» TASK DIRECTIONS: Among the entries below, find all lines that include "Baca" and copy them.

(Saved data entries)
[Start of section]

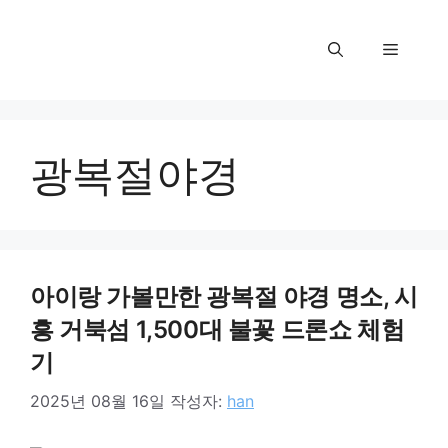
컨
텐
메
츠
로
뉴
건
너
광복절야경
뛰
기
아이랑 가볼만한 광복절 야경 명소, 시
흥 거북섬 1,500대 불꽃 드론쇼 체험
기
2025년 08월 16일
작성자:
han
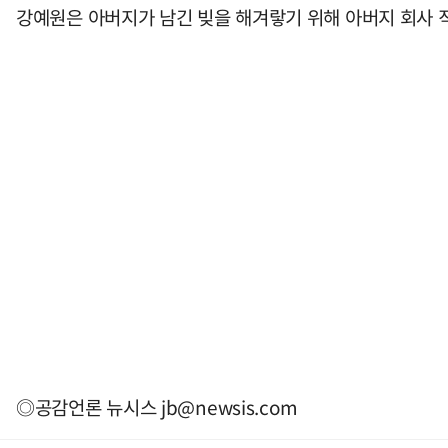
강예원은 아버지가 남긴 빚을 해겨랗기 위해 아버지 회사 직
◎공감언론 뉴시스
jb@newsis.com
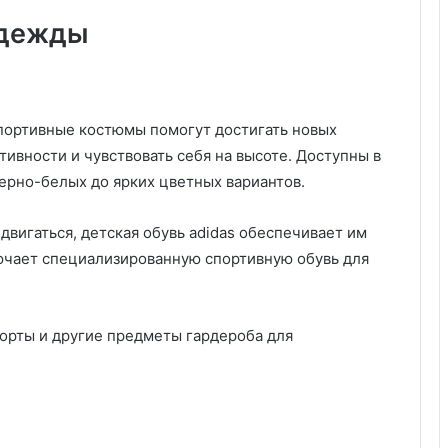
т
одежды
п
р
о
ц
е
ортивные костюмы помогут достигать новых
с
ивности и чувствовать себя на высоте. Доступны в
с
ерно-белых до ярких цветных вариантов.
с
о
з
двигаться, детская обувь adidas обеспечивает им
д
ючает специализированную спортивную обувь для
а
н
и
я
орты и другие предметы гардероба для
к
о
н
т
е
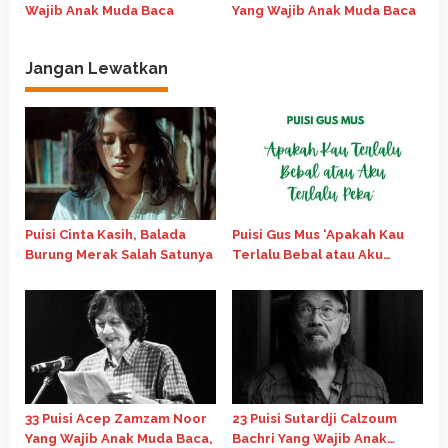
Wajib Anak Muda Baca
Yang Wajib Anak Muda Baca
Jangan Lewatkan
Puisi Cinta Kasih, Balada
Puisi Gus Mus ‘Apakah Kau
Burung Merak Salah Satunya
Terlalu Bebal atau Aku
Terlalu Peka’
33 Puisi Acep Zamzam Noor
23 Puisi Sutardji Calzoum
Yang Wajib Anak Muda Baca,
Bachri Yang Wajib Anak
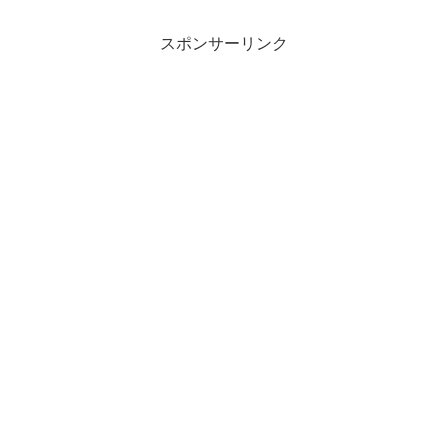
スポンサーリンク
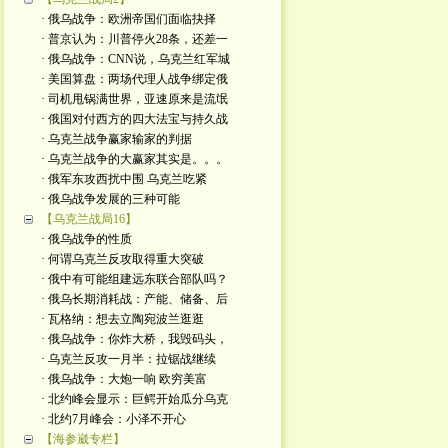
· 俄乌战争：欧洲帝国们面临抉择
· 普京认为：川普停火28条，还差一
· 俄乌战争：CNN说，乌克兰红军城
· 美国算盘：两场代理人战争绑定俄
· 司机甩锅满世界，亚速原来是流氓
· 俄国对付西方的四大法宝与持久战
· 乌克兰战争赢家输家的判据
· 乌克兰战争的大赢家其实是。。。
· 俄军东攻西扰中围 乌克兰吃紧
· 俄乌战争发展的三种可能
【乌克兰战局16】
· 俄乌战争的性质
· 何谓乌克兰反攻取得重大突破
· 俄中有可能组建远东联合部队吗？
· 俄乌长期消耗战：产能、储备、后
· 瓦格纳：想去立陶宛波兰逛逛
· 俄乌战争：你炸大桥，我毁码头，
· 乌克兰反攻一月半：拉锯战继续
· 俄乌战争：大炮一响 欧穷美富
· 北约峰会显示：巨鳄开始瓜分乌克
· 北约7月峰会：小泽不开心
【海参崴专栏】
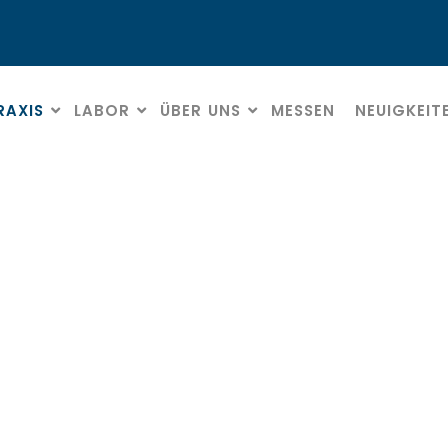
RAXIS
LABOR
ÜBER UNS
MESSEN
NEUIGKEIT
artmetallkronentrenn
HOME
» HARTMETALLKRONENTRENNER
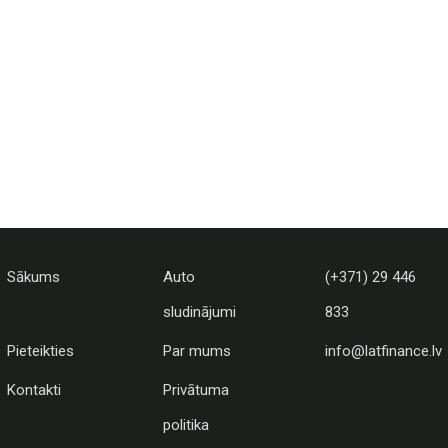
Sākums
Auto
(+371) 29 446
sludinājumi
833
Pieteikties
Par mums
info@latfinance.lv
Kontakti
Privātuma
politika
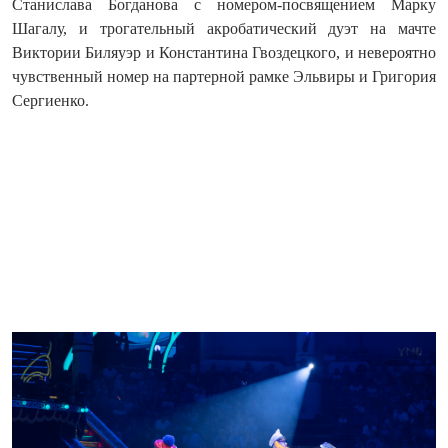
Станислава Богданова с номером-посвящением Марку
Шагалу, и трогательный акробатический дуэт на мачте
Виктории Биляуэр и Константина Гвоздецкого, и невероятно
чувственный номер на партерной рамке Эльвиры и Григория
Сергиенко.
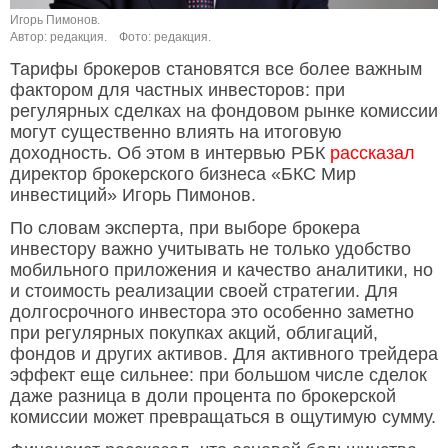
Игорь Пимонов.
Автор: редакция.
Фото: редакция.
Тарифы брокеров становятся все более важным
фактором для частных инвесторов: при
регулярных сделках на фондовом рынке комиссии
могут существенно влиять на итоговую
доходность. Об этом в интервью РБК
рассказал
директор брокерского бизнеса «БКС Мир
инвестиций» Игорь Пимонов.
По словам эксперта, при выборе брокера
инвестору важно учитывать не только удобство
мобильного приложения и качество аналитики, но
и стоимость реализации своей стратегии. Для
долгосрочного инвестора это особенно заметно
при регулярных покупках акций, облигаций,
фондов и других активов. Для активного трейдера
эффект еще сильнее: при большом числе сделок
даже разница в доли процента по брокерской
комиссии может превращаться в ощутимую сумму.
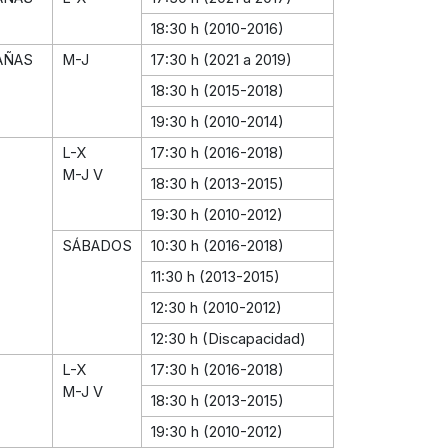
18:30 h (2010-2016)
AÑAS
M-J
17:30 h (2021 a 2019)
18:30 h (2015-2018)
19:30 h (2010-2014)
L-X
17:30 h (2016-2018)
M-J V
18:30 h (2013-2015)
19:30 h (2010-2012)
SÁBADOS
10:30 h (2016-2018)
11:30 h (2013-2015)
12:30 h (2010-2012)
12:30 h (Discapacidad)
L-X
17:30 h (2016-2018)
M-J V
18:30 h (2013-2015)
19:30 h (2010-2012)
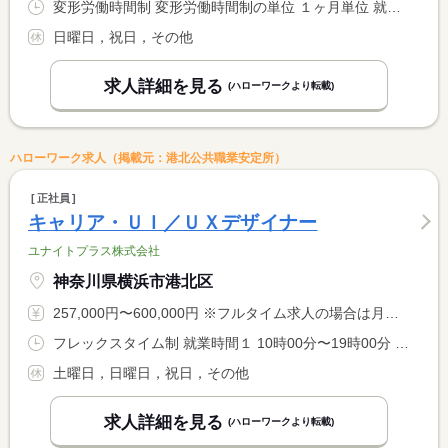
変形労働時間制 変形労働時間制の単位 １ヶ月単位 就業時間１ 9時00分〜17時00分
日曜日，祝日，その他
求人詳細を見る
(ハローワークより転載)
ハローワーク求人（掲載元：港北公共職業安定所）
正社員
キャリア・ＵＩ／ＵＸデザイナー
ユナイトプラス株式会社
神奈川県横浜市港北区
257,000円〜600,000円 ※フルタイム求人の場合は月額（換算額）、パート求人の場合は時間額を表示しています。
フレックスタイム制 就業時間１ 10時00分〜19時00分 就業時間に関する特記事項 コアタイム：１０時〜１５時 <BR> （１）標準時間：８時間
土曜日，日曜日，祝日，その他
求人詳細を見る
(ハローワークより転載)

[End of section]
[Start of section]

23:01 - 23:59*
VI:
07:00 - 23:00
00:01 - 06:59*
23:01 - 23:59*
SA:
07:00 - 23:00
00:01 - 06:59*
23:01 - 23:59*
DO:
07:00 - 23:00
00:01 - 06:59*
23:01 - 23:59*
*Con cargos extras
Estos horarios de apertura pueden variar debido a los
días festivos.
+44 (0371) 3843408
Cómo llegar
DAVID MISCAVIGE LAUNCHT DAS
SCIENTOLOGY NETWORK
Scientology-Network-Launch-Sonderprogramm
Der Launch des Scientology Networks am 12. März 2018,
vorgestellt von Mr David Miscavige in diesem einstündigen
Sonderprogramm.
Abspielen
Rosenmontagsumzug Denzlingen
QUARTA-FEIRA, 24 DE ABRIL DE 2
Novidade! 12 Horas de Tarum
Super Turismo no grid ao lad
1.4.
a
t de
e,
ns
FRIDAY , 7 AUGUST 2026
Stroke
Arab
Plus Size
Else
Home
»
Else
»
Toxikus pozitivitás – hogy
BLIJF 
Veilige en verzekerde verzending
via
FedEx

[End of section]
[Start of section]

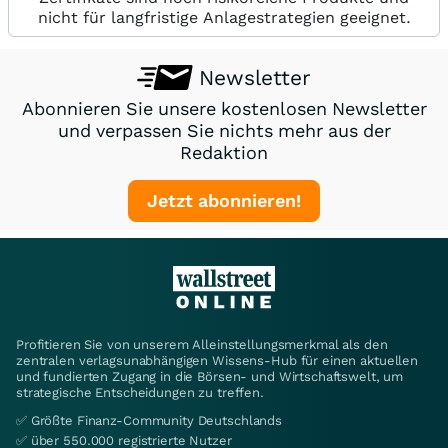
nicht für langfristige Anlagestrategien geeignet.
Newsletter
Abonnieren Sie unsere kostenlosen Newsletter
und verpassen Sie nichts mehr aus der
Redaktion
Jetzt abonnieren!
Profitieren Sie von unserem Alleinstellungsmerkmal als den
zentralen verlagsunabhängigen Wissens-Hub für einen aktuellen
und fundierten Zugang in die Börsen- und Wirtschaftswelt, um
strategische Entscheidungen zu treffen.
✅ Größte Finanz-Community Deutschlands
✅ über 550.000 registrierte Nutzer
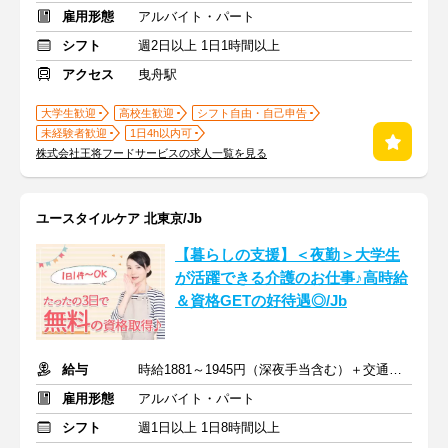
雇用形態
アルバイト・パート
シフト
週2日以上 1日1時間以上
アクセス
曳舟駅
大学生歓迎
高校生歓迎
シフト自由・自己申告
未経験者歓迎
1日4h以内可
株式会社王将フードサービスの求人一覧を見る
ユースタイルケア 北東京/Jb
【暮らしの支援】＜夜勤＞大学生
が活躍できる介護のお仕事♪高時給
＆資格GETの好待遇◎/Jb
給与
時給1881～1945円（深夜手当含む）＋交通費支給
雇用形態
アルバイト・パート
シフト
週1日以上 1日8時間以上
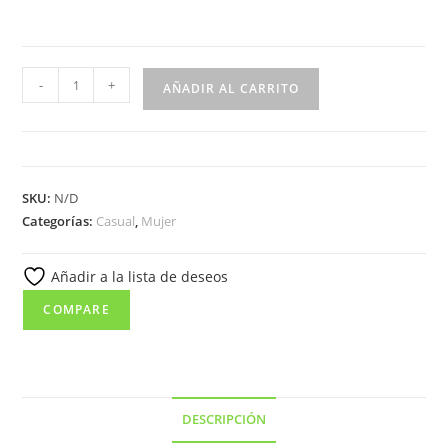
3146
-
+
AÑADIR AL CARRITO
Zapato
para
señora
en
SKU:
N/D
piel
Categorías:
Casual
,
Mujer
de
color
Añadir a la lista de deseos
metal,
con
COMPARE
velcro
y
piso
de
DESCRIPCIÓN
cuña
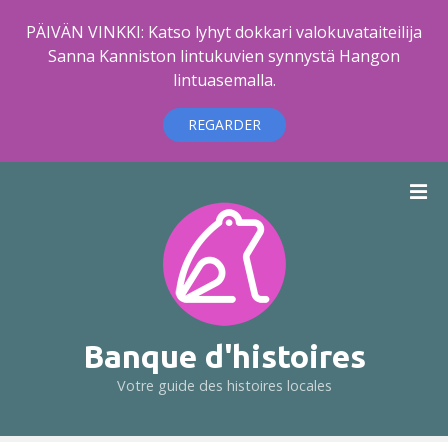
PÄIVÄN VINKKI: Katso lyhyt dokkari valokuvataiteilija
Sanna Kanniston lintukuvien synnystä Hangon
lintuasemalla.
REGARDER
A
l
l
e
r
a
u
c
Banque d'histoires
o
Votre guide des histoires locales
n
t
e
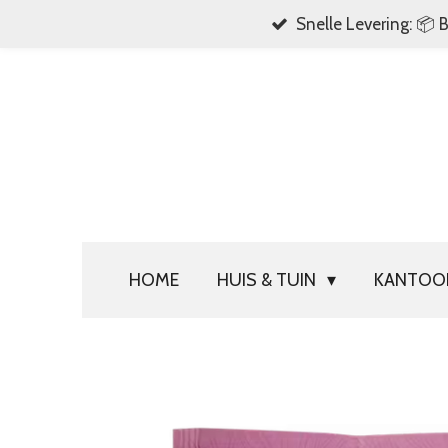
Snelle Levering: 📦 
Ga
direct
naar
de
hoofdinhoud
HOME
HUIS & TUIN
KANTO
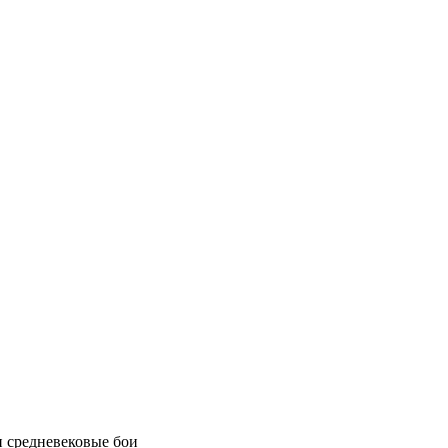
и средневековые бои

[End of section]

» WRITTEN SOLUTION:
Wajib Anak Muda Baca
Yang Wajib Anak Muda Baca
Yang Wajib Anak Muda Baca,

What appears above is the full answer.